Sample size calculation
Based on our previous studies, we consider a superiority margin of 20% to be clinically meaningful. Our prior research on the pay-it-forward intervention demonstrated that this approach was superior to the standard-of-care by a 20% margin17,18. To achieve an 80% power to detect a difference between the two arms, 160 participants are needed respectively in the pay-it-forward and standard-of-care arms. The test statistic used is the one-sided Z-test (not pooled). We set the interclass correlation at 0.02 and the significance level of the test was 0.025. The sample size was calculated by PASS 15. Detailed sample size calculation can be found in the study protocol.
Statistical analysis
Descriptive statistics were used to summarize the sociodemographic and behavioral characteristics of the study participants. Continuous variables were presented as means with standard deviations. Categorical variables were presented as frequencies and percentages. Chi-square tests (χ2 tests) were used to compare differences in categorical variables between the two groups, while Student's t-tests or Mann-Whitney U tests were used to compare differences in continuous variables, depending on the normality of the data distribution. A generalized estimating equation (GEE) model was used to assess the intervention's impact on Mycoplasma testing uptake, adjusting for potential confounding variables. The GEE model estimated the risk ratio, proportion difference, and their two-sides respective 95% confidence intervals for the primary outcome, comparing the pay-it-forward arm to the standard-of-care arm. Subgroup analyses were conducted to examine the intervention's impact stratified by caregiver’s education and income level, study sites, childbirth sex, and clinical symptoms at presentation with the GEE model estimating the risk ratio, proportion difference, and 95% confidence intervals within each subgroup, adjusting for potential confounders.

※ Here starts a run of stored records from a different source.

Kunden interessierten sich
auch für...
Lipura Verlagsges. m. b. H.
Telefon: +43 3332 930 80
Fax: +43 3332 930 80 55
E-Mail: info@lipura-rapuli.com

These variables were chosen as they were considered as potential effect modifiers or unbalanced between the two study groups at baseline. All statistical analyses were performed using Stata (Version 17, StataCorp LLC, College Station, TX, USA). The superiority of the pay-it-forward approach was concluded if the lower bound of the 95% CI for the proportion difference was greater than the pre-specified superiority margin of 20%.
Economic evaluation
We assessed the costs of the standard-of-care and pay-it-forward arms using a micro costing approach, with costs reported in USD (1 USD = 7.14 Yuan, 2023). The cost of implementation was estimated by examining invoices and self-reports of wages and time from healthcare providers. The cost items were categorized as fixed (i.e., regardless of the number of tests completed) or variable (i.e., based on the number of tests completed). The financial cost was calculated by subtracting the donation or contribution in each group from the economic cost. The analysis was conducted from the healthcare provider’s perspective (Wuxi CDC). We reported the economic and financial cost per participant tested, the proportion of participants who donated, and the total donation amounts. We conducted the cost analysis using Excel 2019 (Microsoft, USA). Costing file is available in the supplementary file 2.